Visitors can explore 16,000-acre Lake Phelps and its surrounding landscape by land or water at Pettigrew State Park. The fishing is legendary and boaters with kayaks, canoes and shallow-draft boats will find easy launch sites. Also, nearby access allows boaters onto the placid, blackwater Scuppernong River. Trails wind past some of the oldest, most majestic trees in the coastal region, and bikes are allowed on most trails. A 13-site family campground and a group campground are close to park amenities, and picnic grounds make good use of a shading cypress grove and grassy lawn. The park is rich in history with a display of ancient American Indian dugout canoes, and the grave of a Confederate general.
Tent and trailer camping
The family campground is located between the park office and Somerset Place.
Thirteen campsites, each with a picnic table and grill, are well-suited for tents and trailers. Water and restrooms with showers are nearby.
Some campsites can accommodate RVs. Hookups and dump station are not provided.
The edge of a cypress/sweetgum forest furnishes a shaded area for some of the campsites, while others are located in an open, grassy meadow.
Campers are allowed 24-hour access to the park. Please check with the park office during office hours for the after-hours emergency phone number.
The campground is surrounded by a forested area and has easy access to Lake Phelps via a 740-foot boardwalk trail.
Primitive camping facilities include tent pads, a fire ring, vault toilet and potable water.
Hiking and Biking
The park is a great place for a hike! See the Trails page for more information.
Canoes, kayaks, rowboats and power vessels have ample room to enjoy Lake Phelps. The lake offers ideal conditions for sailing in shallow draft boats. Launch a canoe from Cypress Point or use the launching and docking facilities behind the park office.
Two N.C. Wildlife boat ramps provide access to the Scuppernong River. Canoe trails on Lake Phelps and the Scuppernong River offer paddlers the chance to view the area's environment up close.

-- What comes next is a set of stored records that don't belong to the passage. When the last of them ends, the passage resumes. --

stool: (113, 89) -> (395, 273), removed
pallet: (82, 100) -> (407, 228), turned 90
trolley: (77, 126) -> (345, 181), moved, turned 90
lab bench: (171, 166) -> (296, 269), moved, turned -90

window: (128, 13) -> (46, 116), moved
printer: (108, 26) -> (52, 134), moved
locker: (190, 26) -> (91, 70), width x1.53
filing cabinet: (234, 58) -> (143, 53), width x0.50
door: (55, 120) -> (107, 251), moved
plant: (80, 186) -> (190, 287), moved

A canoe trail winds through the park's nearby waterways, offering paddlers the chance to view the area's environment up close.
Enjoy swimming in the shallow clear waters of Lake Phelps. The designated swim area is located a short walk down Lake Shore Trail, behind the picnic area on the north side of the lake. The swim pier has two ladders so the water is easily accessible, even for small children. The square platform located at the end of the pier has seating, so visitors have a place to relax and keep an eye on swimmers. Lifeguards are not provided; adults and group leaders must provide swimming supervision.
There is no fee for swimming, and the swim area can be accessed during regular park hours by all visitors. Pets are not allowed in the swim area.
Lake Phelps is known throughout the state for its bass fishing. The lake teems with largemouth bass, yellow perch and pumpkinseed. Enjoy the challenges of pickerel and catfish as the Algonquians did 10,000 years ago.
From land, try your luck on the fishing pier, boardwalk, or the overlooks at Cypress Point. Wade fishermen can enter Lake Phelps at the Pocosin Overlook. Excellent fishing spots can also be found along the banks of the Scuppernong River, in addition to all of the ponds in the park. Anglers must have a fishing license and obey regulations of the NC Wildlife Resources Commission.
A large cypress grove supplies plenty of shade for picnicking. Tables and grills are provided with each picnic site, and restrooms and water are located nearby. The grassy field near the picnic grounds creates a great playground for all ages. Individual picnic sites are available on a first-come basis.
Picnic shelters offer a perfect setting for gatherings. The shelter located near the park office includes eight tables; the shelter at Cypress Point offers two tables, restrooms, water and a fishing pier nearby. Use is free of charge unless reservations are requested.